Assessment of Nutritional Status and Associated Factors in Northern Province
The end of three decades of violent conflict between the Sri Lankan Armed Forces and the Liberation Tigers of Tamil Eelam (LTTE) which ended in May 2009 lead to the displacement of a substantial proportion of the population in the Northern Province. Resettlement of the displaced population commenced towards the end of 2009. By October 2011, the resettlement process is nearing completion.
In implementing the resettlement programme, emphasis was placed on ensuring the safety of the resettled population, availability of infrastructure facilities such as road network, facilities to ensure environmental sanitation, educational facilities, provision of livelihood support and legal issues related to identifying ‘places’ (land/ housing etc.) of resettlement. Availability of health service was also considered as an area of priority.
During the period of displacement of the population, community-based Nutrition Rehabilitation Programmes (NRP) were implemented by the Ministry of Health in collaboration with UNICEF and WFP with the aim of having a positive impact on the health and nutritional status of the displaced community. These programmes were continued after resettlement.
With the resettlement process nearing completion, it was considered relevant to make an assessment of the status of nutrition and associated factors among the resettled population in particular and the host population in general and make comparisons with the data obtained during the previous year, to fulfill the information needs required to plan health, nutrition and food aid programs for the Northern Province in the long term. It will also give useful information about the coverage of the current interventions.
A descriptive cross sectional study was carried out in a random sample of households in the five districts of the Northern Province, Vavuniya, Jaffna, Mannar, Killinochchi and Mullativu. A sample of 1192 households was included from the five districts with the percentage being highest from the Jaffna district. Data collection was carried out using an interviewer administered questionnaire. Anthropometric measurements, weight and height of the children were taken to assess the nutritional status.
During the analysis, emphasis was placed on comparing the status between the resettled households and the resident households. However, caution in interpreting these results is suggested as the sample was not stratified by resident and resettled populations.
Of all children, 16.5 percent were ‘low birth weight’ (LBW), with this percentage being comparatively higher in the two cohorts aged between 24 – 47.9 months, among female children and among those in the resident households. Maternal educational status did not show a consistent pattern in relation to the prevalence of low birth weight, except for the high percentage of LBW children among babies of mothers with no education. Mean birth weight for the total sample was 2.9 kg with a SD of 0.48
Of the total group 22.8 percent were stunted, 18.3 percent wasted and 29.5 percent underweight with the percentages of severe stunting, wasting and underweight being 4.7 percent, 1.3 percent and 7.0 percent respectively. Prevalence of stunting was lowest in the under 6 months age group and showed an increase up to the age of 36–47 months and then a decline. Data on wasting shows that the prevalence was low in age groups under 6 months and 6-11 months, with high prevalence values in the age groups 24-35 months and 48-59 months, thus not showing a consistent pattern. The prevalence of under weight also does not show a consistent pattern with increasing age.
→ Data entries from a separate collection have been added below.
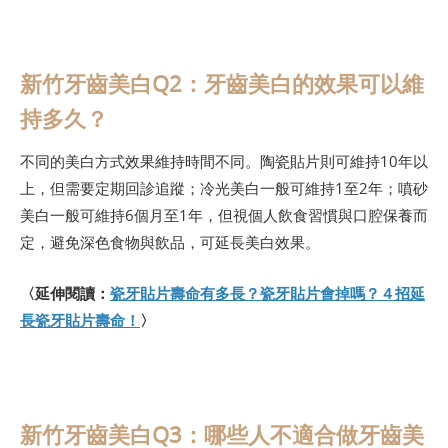
新竹牙齒美白Q2：牙齒美白的效果可以維
持多久？
不同的美白方式效果維持時間不同。陶瓷貼片則可維持10年以
上，但需要定期回診追蹤；冷光美白一般可維持1至2年；噴砂
美白一般可維持6個月至1年，但視個人飲食習慣與口腔保養而
定，避免深色食物與飲品，可延長美白效果。
〈延伸閱讀：
瓷牙貼片壽命有多長？瓷牙貼片會掉嗎？４招延
長瓷牙貼片壽命！
〉
新竹牙齒美白Q3：哪些人不適合做牙齒美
There were no consistent differences between boys and girls in the prevalence of stunting but a higher prevalence of wasting and underweight was seen among boys. There was an indication that the prevalence of all three indicators declined with increasing levels of education of the mother.
Health services availability and use was relatively satisfactory except for the Vitamin A supplementation programme and to a lesser extent, the services for ‘deworming’, and the pattern of use of services not showing differences between the two groups of households. Availability of sanitation facilities and practices related to proper hygiene were better among the resident households.
Of all children 80 percent were enrolled in a feeding programme, this proportion being comparable between the children from resident and resettled households. The commonest food supplement provided was Thriposha with micronutrients being provided to 15 percent of participants and plumpy nut and BP 100 being given to 2 and 4 percent respectively.
Daily labour was the main source of income in these households with this percentage being higher among the resettled families. Less than half of the households had undertaken paddy cultivation during the most recent harvesting season with a small percentage of households having home gardens.
Nearly a third of the sample, had received humanitarian assistance within the preceding three months, with this percentage being higher among the resettled households, the main types of assistance being food assistance and Samurdhi vouchers.